Developing the local food economy
If we buy more locally produced goods and foods, we can grow the local economy as local businesses will be able to thrive. Not only will this generate city-wide revenue and increase employment, but it will also help Sheffield build a more extensive and resilient food system. Regional food producers can grow and make healthier, more affordable food options that protect the planet and reduce food waste.
How to shop local
If you’d like to use your weekly shop to help your community, here are some places that would benefit from your spending.

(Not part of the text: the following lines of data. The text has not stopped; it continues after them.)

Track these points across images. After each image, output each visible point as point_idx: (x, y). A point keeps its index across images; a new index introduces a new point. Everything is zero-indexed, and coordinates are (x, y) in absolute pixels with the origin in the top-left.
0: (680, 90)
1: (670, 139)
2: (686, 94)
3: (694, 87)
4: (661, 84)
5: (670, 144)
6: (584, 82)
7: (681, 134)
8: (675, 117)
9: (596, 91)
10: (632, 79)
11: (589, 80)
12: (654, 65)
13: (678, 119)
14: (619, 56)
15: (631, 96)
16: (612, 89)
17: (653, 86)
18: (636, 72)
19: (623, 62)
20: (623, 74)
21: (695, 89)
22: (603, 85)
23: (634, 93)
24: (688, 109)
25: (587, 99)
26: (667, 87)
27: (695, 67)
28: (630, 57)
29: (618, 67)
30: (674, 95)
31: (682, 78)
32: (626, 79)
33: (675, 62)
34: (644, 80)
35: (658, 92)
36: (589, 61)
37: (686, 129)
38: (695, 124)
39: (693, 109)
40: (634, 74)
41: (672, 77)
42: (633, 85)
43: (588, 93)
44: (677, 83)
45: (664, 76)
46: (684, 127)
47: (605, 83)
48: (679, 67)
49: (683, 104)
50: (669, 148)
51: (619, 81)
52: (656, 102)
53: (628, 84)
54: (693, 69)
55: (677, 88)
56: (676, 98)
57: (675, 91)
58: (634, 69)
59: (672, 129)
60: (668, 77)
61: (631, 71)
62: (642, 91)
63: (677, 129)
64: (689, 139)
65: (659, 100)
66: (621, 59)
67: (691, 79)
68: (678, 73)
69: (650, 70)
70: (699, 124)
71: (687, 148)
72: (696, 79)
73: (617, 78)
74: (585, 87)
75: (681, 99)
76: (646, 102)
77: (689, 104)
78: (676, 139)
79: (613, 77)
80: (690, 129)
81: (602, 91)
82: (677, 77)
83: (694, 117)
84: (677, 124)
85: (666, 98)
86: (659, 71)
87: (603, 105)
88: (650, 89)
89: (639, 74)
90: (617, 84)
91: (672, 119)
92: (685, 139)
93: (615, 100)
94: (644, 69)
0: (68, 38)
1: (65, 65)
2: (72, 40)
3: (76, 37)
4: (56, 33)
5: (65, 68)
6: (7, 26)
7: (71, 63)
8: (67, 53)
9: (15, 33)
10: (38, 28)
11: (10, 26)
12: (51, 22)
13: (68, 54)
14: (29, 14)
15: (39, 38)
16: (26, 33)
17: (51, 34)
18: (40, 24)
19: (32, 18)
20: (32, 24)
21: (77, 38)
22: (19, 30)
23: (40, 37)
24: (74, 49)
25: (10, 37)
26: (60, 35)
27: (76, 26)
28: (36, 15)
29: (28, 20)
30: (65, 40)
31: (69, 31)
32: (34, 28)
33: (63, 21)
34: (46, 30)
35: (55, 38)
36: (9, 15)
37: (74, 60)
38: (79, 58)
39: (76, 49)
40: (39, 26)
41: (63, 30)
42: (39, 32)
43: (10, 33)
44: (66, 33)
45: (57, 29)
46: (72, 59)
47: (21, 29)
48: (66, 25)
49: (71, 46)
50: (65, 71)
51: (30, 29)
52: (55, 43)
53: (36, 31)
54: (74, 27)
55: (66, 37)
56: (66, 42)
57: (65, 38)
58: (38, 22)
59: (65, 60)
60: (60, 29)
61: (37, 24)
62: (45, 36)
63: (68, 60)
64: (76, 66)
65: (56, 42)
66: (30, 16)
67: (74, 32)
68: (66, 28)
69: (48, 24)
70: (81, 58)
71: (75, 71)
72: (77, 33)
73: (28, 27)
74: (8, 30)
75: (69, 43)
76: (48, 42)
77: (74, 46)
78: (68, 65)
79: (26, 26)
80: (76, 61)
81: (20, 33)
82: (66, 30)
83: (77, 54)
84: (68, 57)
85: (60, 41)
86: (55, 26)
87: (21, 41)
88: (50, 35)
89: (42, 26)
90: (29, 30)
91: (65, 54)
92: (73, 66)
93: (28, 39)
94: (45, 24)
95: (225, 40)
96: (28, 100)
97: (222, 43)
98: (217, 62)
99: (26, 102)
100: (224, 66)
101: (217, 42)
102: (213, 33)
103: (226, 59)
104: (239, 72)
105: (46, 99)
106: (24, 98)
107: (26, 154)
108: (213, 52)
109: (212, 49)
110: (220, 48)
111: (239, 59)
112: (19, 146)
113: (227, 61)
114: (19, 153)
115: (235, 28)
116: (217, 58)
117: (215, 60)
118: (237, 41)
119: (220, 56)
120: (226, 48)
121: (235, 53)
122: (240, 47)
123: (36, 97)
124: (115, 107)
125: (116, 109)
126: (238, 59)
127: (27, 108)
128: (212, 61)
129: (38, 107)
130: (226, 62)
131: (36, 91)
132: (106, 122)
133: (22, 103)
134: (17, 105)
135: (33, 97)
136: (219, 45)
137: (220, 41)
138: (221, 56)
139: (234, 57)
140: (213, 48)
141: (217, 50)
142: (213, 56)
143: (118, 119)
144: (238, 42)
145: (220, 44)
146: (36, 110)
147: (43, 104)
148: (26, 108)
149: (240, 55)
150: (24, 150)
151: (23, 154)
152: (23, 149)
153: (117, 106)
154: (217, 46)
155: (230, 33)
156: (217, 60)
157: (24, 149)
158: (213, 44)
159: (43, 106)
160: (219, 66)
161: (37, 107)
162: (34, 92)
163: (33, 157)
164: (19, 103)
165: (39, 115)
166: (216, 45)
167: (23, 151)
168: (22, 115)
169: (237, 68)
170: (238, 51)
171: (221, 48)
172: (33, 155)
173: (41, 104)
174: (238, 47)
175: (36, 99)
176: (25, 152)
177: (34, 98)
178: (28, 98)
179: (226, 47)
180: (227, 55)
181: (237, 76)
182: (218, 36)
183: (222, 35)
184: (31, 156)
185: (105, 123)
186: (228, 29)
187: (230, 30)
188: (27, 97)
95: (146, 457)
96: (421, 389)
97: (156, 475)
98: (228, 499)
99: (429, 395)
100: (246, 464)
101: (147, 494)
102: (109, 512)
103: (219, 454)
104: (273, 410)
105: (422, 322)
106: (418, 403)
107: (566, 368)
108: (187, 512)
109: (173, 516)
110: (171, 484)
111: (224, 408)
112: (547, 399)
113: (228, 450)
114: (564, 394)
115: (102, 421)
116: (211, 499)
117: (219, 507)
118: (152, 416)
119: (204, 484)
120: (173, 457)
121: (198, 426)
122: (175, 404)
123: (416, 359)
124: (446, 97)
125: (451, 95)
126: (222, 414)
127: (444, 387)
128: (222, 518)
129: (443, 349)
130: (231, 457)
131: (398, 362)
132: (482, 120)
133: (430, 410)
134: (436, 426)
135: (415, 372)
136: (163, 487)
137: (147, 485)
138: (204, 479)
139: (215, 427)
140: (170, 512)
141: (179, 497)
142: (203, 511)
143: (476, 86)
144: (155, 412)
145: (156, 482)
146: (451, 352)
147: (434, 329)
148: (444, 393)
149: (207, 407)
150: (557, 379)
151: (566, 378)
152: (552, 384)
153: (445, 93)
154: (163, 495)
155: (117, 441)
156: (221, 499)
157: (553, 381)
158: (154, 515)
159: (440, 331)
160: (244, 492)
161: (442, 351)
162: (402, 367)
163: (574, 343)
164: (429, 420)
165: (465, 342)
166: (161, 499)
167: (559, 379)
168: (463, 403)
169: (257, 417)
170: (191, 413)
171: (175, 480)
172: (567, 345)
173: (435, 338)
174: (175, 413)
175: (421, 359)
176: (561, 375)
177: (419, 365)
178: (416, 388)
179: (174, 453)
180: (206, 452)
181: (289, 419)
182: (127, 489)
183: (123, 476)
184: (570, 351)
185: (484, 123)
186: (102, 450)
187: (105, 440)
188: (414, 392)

Your corner shop, local retailers and markets are all excellent places to help the local community. They often provide a wide range of products, many of which are made in the local area. For example, the Moor Market in the town is a fantastic place to shop locally. It’s packed to the brim with small independents who sell a wide range of vegetables, fish, meat, fruit, preserves, sweets and other ingredients, so you can buy everything you need in one place. But you don’t need to go into the city centre to support local retailers; there are countless shops in our city’s suburbs run by local people for their community.
Direct from Growers
Sheffield and its surrounding region have many small and medium-sized farms selling delicious fresh meats, fruits, vegetables, dairy products and preserves. Buying directly from farmers means your money goes straight to the grower, no middle man. This is often cheaper for your weekly shop and means the farmers keep all the profits of their hard work. Plus, you get Sheffield-grown food which will be super delicious!

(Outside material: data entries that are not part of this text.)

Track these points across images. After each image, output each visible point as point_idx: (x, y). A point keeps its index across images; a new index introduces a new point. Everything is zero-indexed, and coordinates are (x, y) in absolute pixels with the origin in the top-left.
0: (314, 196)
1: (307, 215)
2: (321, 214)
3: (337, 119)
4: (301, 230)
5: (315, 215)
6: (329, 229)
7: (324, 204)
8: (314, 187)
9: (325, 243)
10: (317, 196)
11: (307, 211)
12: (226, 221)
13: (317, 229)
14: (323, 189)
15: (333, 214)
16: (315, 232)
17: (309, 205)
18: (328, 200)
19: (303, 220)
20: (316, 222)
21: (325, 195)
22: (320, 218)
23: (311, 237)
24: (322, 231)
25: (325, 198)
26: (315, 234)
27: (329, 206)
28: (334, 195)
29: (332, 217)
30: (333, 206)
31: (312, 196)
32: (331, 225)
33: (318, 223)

But, you don’t have to go to a farm to get your weekly shop; many growers offer delivery service, collection through local shops or veg box schemes. Did you know that every £10 spent through a box scheme resulted in total spending of £25 in the local area? Another win for Sheffield!
Alternative Food Options
Thinking a little outside the box, you can help local food organisations that do things differently and still get your weekly shop. For example, The Food Works Sheffield is a terrific organisation that offers prepared meals, a box scheme, and a grocery market with all the food that would have gone to waste if not saved. Another way you may want to add to your weekly is by helping out at community gardens or allotments. With countless across the city, you can invest your time rather than money to help your local area and take home some delicious seasonal veg as a reward.
So, what do you think? Will you commit to spending at least £1 more weekly on local food, made and sold by local people?